Interactive biorobotics provides unique experimental potential to study the mechanisms underlying social communication but is limited by our ability to build expressive robots that exhibit the complex behaviours of birds and small mammals. An alternative to physical robots is to use virtual environments. Here, we designed and built a modular, audio-visual 2D virtual environment that allows multi-modal, multi-agent interaction to study mechanisms underlying social communication. The strength of the system is an implementation based on event processing that allows for complex computation. We tested this system in songbirds, which provide an exceptionally powerful and tractable model system to study social communication. We show that pair-bonded zebra finches (Taeniopygia guttata) communicating through the virtual environment exhibit normal call timing behaviour, males sing female directed song and both males and females display high-intensity courtship behaviours to their mates. These results suggest that the environment provided is sufficiently natural to elicit these behavioral responses.
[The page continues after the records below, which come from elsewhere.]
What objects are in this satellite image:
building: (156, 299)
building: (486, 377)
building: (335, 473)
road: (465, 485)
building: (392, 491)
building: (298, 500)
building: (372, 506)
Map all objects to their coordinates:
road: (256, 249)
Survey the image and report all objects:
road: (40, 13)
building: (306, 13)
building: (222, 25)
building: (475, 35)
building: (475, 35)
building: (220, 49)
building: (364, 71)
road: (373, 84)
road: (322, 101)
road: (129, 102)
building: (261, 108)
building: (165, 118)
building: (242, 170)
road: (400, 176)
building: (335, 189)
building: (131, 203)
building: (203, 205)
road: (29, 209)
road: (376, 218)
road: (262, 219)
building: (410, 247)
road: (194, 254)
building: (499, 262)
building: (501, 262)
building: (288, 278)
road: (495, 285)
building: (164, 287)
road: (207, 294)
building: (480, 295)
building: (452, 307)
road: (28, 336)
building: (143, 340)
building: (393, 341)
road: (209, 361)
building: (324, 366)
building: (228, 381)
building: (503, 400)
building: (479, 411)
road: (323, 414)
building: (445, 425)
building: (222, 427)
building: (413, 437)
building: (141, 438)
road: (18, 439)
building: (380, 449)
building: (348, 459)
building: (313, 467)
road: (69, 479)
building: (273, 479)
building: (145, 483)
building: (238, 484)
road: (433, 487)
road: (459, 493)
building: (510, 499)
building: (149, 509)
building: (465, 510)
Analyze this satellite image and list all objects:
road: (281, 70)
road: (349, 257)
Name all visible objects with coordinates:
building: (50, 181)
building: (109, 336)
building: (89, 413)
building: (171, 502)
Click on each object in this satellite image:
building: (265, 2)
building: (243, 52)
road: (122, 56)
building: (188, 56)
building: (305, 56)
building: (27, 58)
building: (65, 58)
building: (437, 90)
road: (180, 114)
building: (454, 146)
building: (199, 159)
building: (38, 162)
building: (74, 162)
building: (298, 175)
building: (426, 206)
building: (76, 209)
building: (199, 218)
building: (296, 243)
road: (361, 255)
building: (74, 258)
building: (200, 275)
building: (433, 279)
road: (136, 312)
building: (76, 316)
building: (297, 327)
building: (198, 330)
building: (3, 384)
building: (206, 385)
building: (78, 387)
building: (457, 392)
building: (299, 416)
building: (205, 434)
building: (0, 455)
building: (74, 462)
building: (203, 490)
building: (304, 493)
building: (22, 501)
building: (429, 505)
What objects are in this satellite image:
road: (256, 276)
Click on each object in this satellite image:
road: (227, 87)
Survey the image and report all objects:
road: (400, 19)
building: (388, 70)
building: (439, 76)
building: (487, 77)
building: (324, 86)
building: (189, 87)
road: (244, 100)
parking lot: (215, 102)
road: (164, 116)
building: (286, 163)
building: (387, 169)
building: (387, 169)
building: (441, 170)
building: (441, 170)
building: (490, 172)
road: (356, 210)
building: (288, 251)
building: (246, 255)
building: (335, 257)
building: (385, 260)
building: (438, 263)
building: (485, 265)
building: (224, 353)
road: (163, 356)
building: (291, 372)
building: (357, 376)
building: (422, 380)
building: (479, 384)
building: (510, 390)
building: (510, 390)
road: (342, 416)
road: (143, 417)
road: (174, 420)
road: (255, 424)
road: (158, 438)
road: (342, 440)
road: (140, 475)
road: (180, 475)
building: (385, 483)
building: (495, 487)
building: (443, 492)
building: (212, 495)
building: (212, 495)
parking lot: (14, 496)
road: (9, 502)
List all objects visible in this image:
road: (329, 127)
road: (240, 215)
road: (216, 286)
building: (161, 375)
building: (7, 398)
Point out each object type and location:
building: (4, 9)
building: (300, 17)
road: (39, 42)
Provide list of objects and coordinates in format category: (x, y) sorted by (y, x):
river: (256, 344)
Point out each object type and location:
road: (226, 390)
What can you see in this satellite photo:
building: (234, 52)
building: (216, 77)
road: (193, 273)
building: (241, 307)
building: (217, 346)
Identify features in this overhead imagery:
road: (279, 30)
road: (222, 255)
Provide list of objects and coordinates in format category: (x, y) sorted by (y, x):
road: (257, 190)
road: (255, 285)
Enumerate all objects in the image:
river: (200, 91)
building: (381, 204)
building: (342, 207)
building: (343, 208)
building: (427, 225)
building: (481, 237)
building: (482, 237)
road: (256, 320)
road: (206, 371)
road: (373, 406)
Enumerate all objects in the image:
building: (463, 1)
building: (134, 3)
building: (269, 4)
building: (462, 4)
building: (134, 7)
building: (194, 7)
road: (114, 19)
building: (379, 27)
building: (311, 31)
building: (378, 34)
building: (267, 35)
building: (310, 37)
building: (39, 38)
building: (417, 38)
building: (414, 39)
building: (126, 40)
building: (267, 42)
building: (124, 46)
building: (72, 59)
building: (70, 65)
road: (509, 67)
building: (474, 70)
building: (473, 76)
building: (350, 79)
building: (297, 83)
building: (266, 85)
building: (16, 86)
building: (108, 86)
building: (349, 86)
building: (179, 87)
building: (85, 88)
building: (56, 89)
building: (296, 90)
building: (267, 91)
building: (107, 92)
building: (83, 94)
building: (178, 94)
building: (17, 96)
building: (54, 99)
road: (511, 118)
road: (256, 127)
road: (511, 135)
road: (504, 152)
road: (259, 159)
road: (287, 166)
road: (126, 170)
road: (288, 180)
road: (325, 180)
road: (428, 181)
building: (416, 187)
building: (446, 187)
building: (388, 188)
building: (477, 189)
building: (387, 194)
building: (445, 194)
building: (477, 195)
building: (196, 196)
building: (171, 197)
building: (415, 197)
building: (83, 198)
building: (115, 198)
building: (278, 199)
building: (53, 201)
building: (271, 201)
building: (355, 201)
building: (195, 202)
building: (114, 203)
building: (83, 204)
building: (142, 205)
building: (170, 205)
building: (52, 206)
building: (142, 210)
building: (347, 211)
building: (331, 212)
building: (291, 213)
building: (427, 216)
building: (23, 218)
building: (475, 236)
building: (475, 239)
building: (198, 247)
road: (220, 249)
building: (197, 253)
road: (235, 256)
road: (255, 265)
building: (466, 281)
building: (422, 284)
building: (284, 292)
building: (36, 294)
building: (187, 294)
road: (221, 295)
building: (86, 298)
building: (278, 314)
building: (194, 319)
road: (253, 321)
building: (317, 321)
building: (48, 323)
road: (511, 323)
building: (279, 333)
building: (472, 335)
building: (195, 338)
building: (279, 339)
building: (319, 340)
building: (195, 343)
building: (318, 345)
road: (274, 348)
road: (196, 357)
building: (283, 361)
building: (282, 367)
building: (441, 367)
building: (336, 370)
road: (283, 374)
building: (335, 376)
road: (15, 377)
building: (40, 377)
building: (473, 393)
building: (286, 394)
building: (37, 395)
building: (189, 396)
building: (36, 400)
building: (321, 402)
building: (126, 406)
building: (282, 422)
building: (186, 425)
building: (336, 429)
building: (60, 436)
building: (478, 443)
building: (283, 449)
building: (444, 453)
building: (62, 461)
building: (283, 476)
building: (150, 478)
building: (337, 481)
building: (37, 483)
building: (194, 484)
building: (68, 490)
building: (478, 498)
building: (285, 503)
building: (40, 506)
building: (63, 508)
Furthermore, as an example of complex behavioral annotation, we developed a fully unsupervised song motif detector and used it to manipulate the virtual social environment of male zebra finches based on the number of motifs sung. Our virtual environment represents a first step in real-time automatic behaviour annotation and animal–computer interaction using higher level behaviours such as song. Our unsupervised acoustic analysis eliminates the need for annotated training data thus reducing labour investment and experimenter bias.